====== Information given

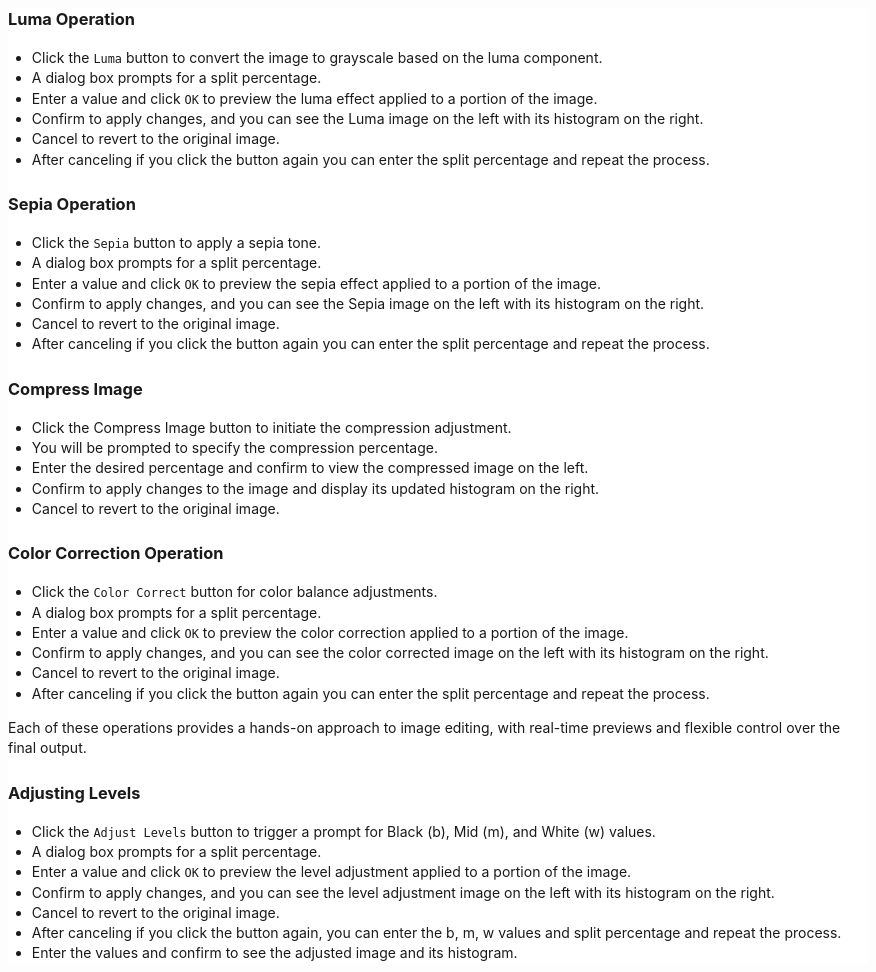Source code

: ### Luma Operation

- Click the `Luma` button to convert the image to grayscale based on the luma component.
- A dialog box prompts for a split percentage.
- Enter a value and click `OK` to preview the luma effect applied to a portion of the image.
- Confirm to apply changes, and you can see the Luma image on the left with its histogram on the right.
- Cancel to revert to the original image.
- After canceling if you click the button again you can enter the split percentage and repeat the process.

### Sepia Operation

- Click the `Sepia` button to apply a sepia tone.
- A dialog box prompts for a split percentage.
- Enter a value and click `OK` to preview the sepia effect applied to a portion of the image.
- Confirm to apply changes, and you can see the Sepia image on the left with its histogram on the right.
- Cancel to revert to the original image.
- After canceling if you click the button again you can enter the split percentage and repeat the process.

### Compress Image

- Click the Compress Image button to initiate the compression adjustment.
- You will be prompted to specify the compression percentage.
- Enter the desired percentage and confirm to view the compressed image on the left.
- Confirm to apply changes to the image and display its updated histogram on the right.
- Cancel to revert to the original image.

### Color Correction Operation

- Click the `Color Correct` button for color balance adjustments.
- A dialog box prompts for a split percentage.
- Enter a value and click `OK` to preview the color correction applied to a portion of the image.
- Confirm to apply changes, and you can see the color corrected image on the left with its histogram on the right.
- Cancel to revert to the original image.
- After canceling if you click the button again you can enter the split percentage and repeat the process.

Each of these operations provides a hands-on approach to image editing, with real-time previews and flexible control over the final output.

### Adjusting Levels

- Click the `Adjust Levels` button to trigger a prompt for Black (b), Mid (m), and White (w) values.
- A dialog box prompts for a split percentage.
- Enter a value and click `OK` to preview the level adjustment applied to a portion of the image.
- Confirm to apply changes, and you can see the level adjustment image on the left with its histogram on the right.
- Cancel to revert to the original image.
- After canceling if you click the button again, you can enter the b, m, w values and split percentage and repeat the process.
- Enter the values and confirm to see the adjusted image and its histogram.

============

#### What to work on
Show each line of the material where the word "applied" occurs.

#### Result below
- Enter a value and click `OK` to preview the luma effect applied to a portion of the image.
- Enter a value and click `OK` to preview the sepia effect applied to a portion of the image.
- Enter a value and click `OK` to preview the color correction applied to a portion of the image.
- Enter a value and click `OK` to preview the level adjustment applied to a portion of the image.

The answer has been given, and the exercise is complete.